HCV is diagnosed serologically by detection of specific antibodies by means of the enzyme immunosorbent assay (EIA). However, false positives are common in first generation tests whereas second generation EIAs have substantially reduced false positive results. Therefore, supplementary tests such as the recombinant immunoblot assay (RIBA) must be carried out when possible. The presence of HCV RNA in serum indicates the presence of active infection and a potential for transmission of the infection and/or the development of chronic liver disease.

Treatment

Treatment with interferon is effective in about 20% of patients.
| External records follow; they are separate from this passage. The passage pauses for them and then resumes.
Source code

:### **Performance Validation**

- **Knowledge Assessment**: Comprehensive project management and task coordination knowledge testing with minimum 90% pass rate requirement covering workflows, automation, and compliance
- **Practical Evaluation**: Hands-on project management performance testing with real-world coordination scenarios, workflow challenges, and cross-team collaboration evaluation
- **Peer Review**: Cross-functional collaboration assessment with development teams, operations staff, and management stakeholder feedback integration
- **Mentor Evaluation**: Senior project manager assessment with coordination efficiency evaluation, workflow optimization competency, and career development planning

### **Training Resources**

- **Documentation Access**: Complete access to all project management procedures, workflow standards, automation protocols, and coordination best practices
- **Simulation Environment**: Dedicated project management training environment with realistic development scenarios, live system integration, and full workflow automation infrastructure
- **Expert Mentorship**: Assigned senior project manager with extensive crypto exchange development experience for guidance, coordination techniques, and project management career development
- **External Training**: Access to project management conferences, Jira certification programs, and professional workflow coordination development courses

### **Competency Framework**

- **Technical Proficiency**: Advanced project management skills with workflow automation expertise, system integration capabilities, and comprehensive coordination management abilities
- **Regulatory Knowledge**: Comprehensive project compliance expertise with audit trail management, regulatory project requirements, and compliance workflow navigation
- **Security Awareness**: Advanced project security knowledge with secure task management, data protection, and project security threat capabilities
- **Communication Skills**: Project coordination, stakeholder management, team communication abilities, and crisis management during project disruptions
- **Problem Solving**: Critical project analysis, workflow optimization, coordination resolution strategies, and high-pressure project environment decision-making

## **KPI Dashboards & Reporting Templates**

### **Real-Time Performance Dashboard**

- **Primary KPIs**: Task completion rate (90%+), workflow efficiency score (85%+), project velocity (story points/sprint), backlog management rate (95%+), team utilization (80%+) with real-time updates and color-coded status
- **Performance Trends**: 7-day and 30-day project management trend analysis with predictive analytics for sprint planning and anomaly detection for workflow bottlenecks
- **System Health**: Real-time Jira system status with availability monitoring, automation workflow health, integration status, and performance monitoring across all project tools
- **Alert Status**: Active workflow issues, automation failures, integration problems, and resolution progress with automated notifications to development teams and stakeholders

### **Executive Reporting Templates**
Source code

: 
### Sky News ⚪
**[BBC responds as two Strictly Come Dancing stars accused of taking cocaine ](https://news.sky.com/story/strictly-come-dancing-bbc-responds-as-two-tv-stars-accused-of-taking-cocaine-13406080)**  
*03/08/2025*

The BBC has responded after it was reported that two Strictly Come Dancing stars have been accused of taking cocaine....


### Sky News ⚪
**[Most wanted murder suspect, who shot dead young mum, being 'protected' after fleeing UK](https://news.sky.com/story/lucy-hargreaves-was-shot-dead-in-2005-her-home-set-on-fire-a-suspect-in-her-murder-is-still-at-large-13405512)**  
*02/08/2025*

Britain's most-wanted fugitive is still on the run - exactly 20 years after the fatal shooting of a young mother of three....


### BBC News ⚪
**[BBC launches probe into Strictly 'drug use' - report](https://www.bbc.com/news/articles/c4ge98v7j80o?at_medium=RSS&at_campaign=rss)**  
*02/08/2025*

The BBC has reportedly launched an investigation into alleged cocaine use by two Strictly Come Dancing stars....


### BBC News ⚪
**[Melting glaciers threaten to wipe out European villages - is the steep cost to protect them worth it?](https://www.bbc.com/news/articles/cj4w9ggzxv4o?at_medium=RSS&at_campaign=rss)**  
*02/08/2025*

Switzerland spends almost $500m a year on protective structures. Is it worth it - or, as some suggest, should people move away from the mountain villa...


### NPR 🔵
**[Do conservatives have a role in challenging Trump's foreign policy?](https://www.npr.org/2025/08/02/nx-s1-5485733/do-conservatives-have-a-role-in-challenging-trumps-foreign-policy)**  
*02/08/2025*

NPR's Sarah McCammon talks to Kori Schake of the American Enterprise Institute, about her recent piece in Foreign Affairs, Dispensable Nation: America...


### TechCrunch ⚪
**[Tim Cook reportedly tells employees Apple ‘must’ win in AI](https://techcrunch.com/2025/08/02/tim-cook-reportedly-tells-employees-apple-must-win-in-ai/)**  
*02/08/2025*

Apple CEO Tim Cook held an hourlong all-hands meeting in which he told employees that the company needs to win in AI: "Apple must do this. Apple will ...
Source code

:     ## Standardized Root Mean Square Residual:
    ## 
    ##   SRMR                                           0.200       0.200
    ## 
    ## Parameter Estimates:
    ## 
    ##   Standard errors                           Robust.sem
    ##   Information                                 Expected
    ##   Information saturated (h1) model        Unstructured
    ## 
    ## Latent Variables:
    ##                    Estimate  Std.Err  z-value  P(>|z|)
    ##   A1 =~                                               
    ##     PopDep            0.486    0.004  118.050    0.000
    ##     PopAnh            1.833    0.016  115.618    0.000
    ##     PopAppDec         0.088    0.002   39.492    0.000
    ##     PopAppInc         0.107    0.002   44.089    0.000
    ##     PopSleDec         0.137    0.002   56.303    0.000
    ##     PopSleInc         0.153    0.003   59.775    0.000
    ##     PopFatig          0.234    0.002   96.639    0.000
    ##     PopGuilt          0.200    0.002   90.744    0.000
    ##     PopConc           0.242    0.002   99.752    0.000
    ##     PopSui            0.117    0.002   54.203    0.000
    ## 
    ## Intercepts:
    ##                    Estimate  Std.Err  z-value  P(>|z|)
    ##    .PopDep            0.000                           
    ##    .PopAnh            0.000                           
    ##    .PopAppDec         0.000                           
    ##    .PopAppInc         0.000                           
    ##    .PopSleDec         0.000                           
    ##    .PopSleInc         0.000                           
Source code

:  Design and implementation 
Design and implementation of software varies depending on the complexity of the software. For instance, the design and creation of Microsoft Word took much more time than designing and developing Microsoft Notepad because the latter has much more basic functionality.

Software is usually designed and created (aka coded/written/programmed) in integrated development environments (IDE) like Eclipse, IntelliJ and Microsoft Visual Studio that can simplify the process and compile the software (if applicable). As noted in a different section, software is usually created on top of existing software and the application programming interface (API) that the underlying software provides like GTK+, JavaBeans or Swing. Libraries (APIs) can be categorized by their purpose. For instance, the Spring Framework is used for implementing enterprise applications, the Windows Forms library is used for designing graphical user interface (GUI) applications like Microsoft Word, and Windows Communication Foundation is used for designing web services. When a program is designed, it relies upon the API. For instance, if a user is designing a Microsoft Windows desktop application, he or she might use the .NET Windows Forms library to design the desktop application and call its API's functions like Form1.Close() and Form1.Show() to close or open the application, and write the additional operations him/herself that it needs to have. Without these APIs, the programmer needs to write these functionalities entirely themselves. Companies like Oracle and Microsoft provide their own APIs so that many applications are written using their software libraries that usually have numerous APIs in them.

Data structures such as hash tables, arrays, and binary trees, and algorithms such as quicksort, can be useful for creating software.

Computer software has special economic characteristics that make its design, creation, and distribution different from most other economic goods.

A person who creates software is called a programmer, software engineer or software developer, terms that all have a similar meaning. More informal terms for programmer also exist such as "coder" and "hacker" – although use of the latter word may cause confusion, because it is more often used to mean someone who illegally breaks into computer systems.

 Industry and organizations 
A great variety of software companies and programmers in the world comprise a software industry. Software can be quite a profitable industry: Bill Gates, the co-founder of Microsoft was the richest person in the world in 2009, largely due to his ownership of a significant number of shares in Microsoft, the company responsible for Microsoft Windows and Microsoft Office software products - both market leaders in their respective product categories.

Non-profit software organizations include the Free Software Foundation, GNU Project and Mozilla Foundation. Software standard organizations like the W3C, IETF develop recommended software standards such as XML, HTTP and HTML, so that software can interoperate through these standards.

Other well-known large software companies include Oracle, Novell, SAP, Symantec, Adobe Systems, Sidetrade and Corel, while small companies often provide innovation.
Ribavirin shows some promise as an antiviral agent against HCV when used in combination with interferon, but does not appear to be effective when used alone. Studies on combination therapy are under way, but the cost of such treatment will be high. There is no evidence that glucosteroids are beneficial.

Prevention

Measures to prevent HCV infection include:

  • Universal screening of blood and blood products;
  • Effective use of universal precautions and barrier techniques (such as the use of sterile equipment and the wearing of gloves);
  • Destruction of disposable needles and adequate sterilization of reusable material such as surgical or dental instruments;
  • Promotion of public education about the risks of using unsterilized material.

Vaccine

There is no vaccine against HCV. Research is in progress but the high mutability of hepatitis C genome complicates its development. Lack of knowledge of any protective immune response following HCV infection also impedes vaccine research. It is not known whether the immune system is able to eliminate this virus. Some studies, however, have shown the presence of virus-neutralizing antibodies in patients with HCV infection. In the absence of a vaccine, all precautions to prevent infection by other means must be taken.